◆ **Excerpt to read**:
──────────────────────────────

Through the use of pre-trained models, historical data can be used as input to make predictions about future traffic states. These predictions can provide transportation managers with important references regarding transportation planning, thus supporting more effective urban traffic management and improving traffic conditions.

II-C Literature Review

Traffic prediction has been extensively studied, and various methods have been proposed to tackle its inherent challenges. Raei et al. [8] utilized spatial-temporal modeling based on GPS data to predict evacuee behavior during emergencies. Their approach effectively integrated spatial dependencies, allowing for precise predictions in crisis scenarios. However, the inherent sparsity and variability of GPS data across different regions significantly limited its scalability and practical applicability to broader traffic systems.

Yoosuf et al. [9] proposed a deep learning framework designed to enhance the perceptual quality of spatiotemporal traffic forecasting in sparse data environments. By focusing on improving accuracy through innovative modeling techniques, their method demonstrated promising results. Nevertheless, it underperformed in capturing abrupt and nonlinear changes in traffic dynamics, which are common in real-world urban environments.

Luo et al. [10] explored real-time traffic communication prediction within vehicle ad-hoc networks (VANETs) using machine learning techniques. Their dynamic network models effectively handled communication data variability, but the model’s performance degraded in nonlinear and highly dynamic traffic scenarios. This highlighted the need for more resilient methodologies capable of adapting to unpredictable vehicular networks.

Kim et al. [11] developed a Prophet-based variance reduction model to predict traffic patterns in IP backbone networks. Their approach achieved notable accuracy improvements in specific use cases, particularly under stable network conditions. However, the model struggled to generalize to multi-dimensional and interconnected traffic systems, limiting its applicability to complex and dynamic road networks.

Visconti et al. [12] applied Bayesian machine learning techniques with spatio-temporal logic to model traffic flow and account for uncertainties. Their probabilistic reasoning framework proved robust for handling noise and variability in traffic data, making it a valuable tool for certain applications. However, the method lacked scalability for large datasets with complex topologies, making it challenging to deploy in expansive urban traffic systems.

Manibardo et al. [13] investigated short-term traffic forecasting in environments with limited data availability, introducing strategies to mitigate data scarcity. While their method was effective on well-structured and low-noise datasets, it showed limitations when applied to more chaotic and unstructured real-world traffic scenarios, highlighting the need for approaches capable of handling variability.

Lim et al. [14] focused on reducing airborne delays in terminal areas using machine learning-powered extended arrival management. By leveraging historical data, their approach effectively improved scheduling efficiency. However, its reliance on high-quality and structured data restricted its adaptability to less-documented or poorly monitored environments.

──────────────────────────────

◆ **Goal**: For each statement about the literature review on traffic prediction, answer yes or no according to whether it agrees with the text, and quote the words that decide it. 1. Raei et al. based their spatial-temporal modeling on GPS data. 2. The model by Kim et al. generalized well to multi-dimensional and interconnected traffic systems. 3. Lim et al. worked on reducing airborne delays in terminal areas. The lines from the data collection are not needed for any task.

Records from a data collection
──────────────────────────────

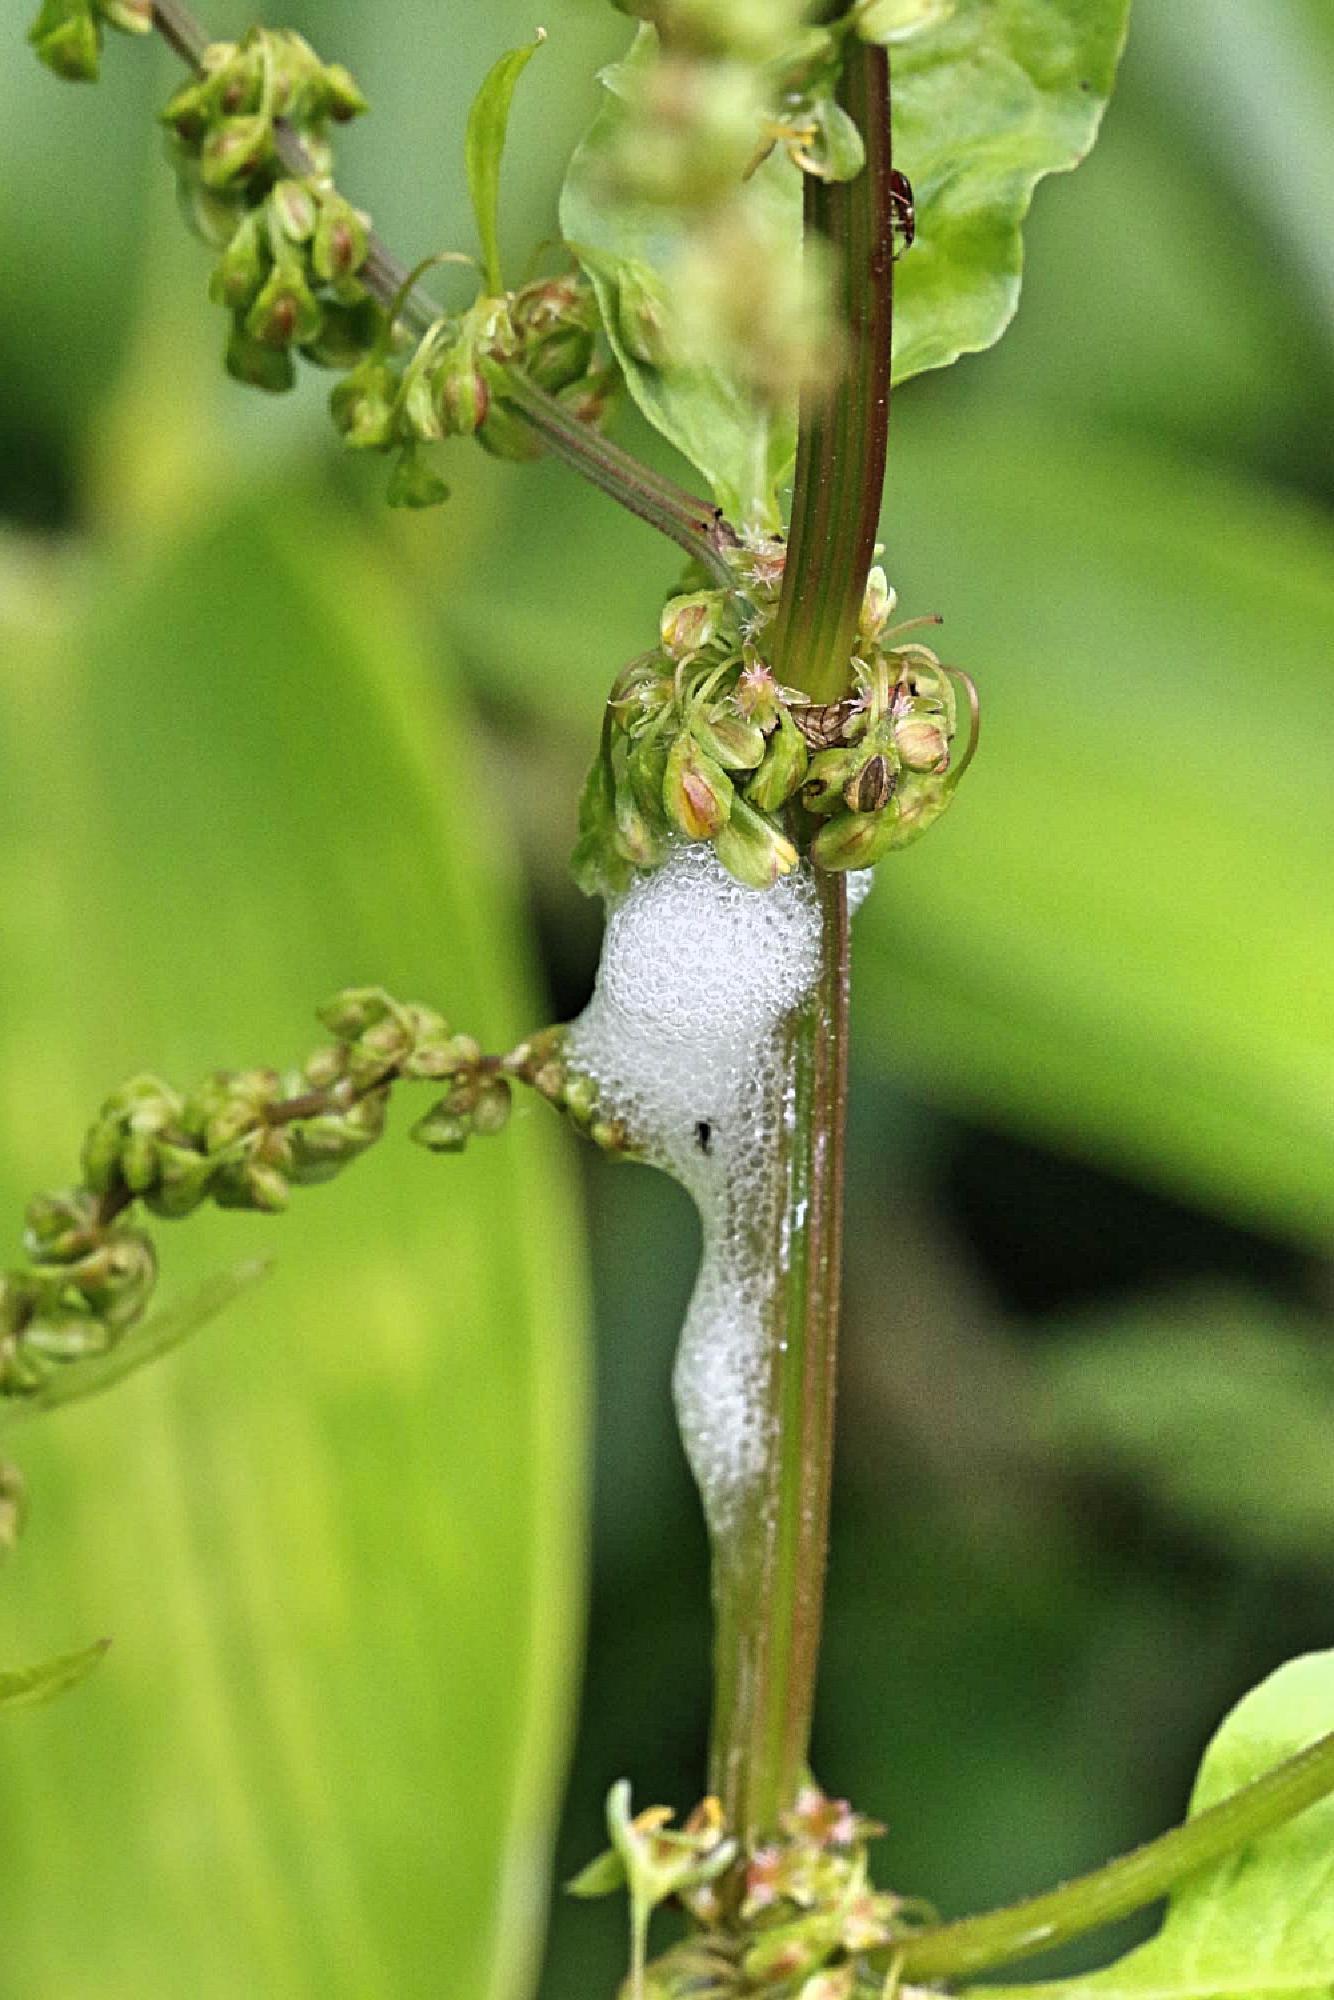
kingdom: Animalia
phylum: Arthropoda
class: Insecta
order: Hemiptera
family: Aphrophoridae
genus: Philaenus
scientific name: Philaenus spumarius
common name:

──────────────────────────────

◆ **Complete response**:
1. Yes: "utilized spatial-temporal modeling based on GPS data"
2. No: "the model struggled to generalize to multi-dimensional and interconnected traffic systems"
3. Yes: "focused on reducing airborne delays in terminal areas"